Because of the changes that have occurred within society, "I'm not sure that millennials see the relevance of the black church as it relates to equality and justice.

"I don’t think they fully understand the importance the church has played in the history of society moving forward and helping to make things better for them. In so doing, they don’t see the church as relevant and so as a result, there's been a falling away," he said.

Pastors are leaving pulpits because of this frustration, Brown said.

"The church needs to understand we’re not healthy right now, especially the African-American traditional church. We’re not as healthy as we need to be and we need to robust about whatever it is we need to do to become healthy and relevant again."

The church has to let youth know that the church is still relevant, Garrett said, that's not an old fashioned thing but a relationship thing.

"We have to go back to telling our children like our parents taught us and their parents taught them that you need the Lord," Garrett said. "I think the disconnect is we're not encouraging our children, telling them why it's so important that they need the same religion that great grandma had, that my parents had or I have."

Brown said there are a plethora of issues behind the exodus of young adults. One, he said, is a change in the family dynamic.

"I'm 44 and in my generation, all roads led to the church," said Brown, who did practically everything in a church from sleeping, waking up and doing homework.

"I think my generation’s parenting has not given that demand of youth going to church. A lot of youth have divorced themselves from the church because they don’t have the same connection," he said.

Brown also cites changes in Blue Laws, meaning many people have to work on Sundays.

"These are just valuable reasons that have come up, and with that being said, the church has not adapted," Brown said. "We miss the important role of adapting to different times of services, different days of services.

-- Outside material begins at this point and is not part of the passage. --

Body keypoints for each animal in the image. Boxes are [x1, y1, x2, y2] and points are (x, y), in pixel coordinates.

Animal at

"We know that Sunday is the Lord’s day and it is our biblical identity with the resurrection that leads us to Sunday, but I think there’s some need to adapt to midweek services and to family times during the week where we can still have the significant worship time and the kind of evangelistic and discipleship time even during different segments of the week rather than just on Sunday mornings so that the church has a greater identity in the life and role of people.

"We kind of live on the rule that God never changes, God stays the same. That’s true but there’s no biblical identity of God doing something the same way all the time. So even God has different routines, different methods of accomplishing His same goal," he said.

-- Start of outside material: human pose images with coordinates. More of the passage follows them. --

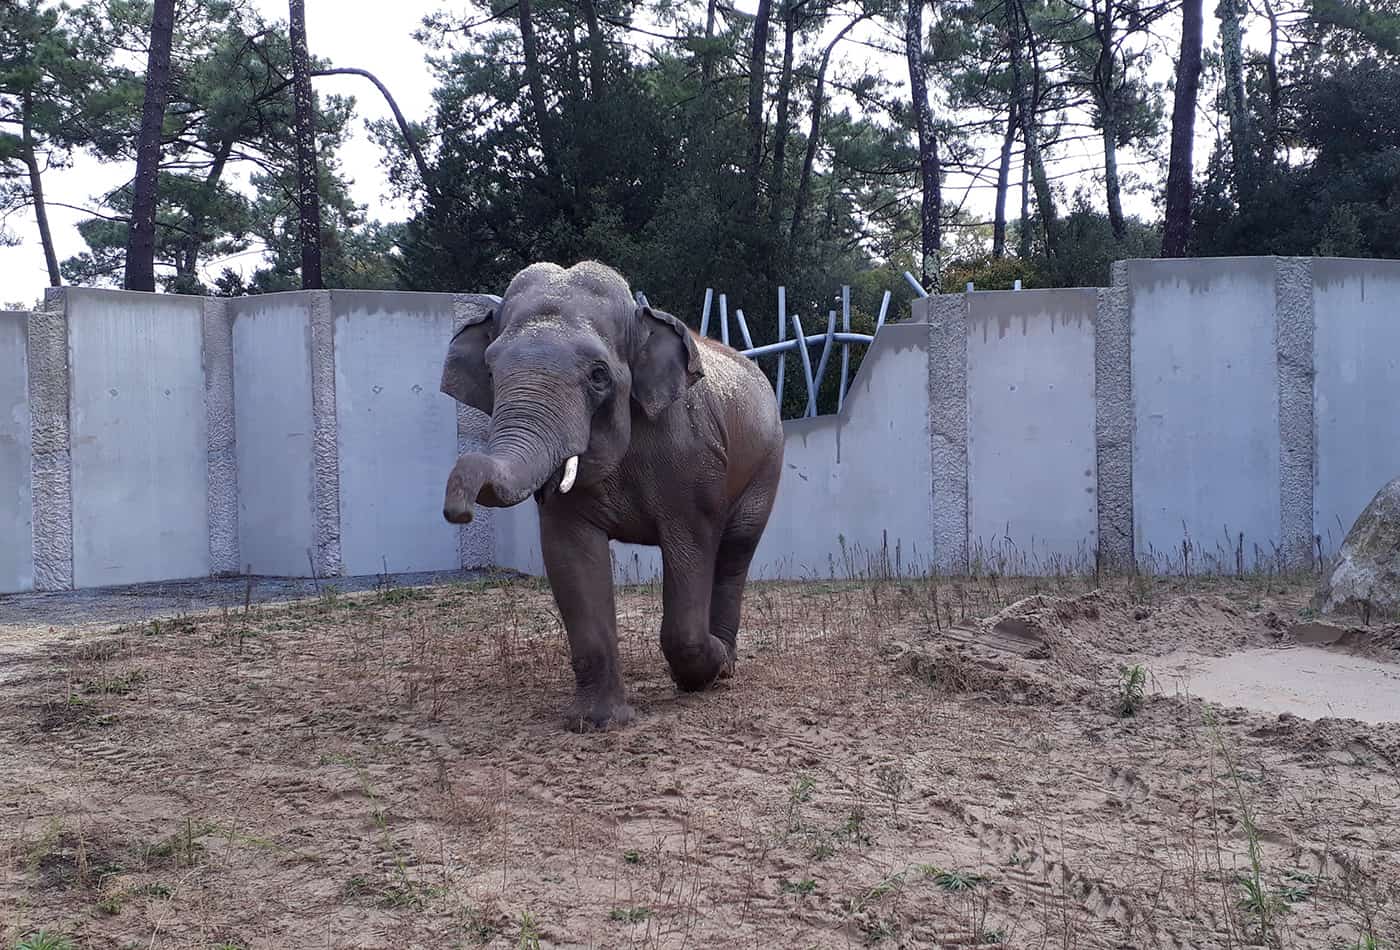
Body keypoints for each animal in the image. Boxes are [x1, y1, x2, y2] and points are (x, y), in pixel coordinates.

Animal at [439, 256, 789, 733]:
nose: (457, 511)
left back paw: (726, 665)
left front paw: (704, 671)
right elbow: (570, 554)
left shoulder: (692, 457)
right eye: (491, 373)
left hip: (767, 463)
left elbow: (691, 547)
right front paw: (596, 723)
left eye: (598, 375)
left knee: (736, 550)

Brown applauds what new churches are doing but believes the traditional church still has a role in developing families and individuals.

Harlan Lovestone, a Greenville artist, educator and millenial, believes the disinterest millennials are having with churches is because churches are "falling asleep."

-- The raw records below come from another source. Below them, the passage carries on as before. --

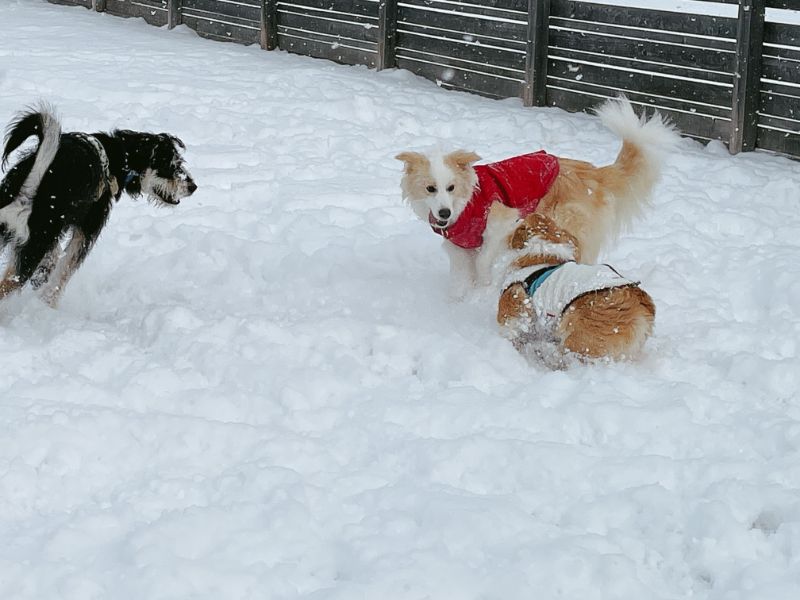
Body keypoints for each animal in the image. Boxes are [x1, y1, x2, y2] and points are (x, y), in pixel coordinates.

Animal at [0, 103, 197, 308]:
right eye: (172, 166)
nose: (193, 186)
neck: (118, 158)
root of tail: (29, 188)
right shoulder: (87, 230)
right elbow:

"They tend to be very insular. They are not active in the community, don’t seem to know what is going on around them, and they try so hard these days to be politically correct," he said.

Meanwhile, Lovestone said, people are hurting, people are confused, they are in pain and "they are literally dying for the truth and for some compassion."

"I think what churches need to do is get back to basics. They spend too much time trying to be all things to all people and trying to become wealthy mega churches. The original mission has been lost. These days, churches have become spectacles and entertainment as an attempt to entice membership," Lovestone said.

"That's a temporary fix because people can get entertainment anywhere and probably better than what church as to offer.," he said.

He believes that when churches get back to preaching "the straight, uncompromising testimony, " the actual Bible truth," become proactive in helping the spiritually, financially needy, and carrying out the mission of Jesus to spread the good news, "that’s when you will see millennials head back to church in droves and you will see revival like in the age of the protestant reformers and like the rise of the black church in America. You will see all God’s remnant unite upon truth."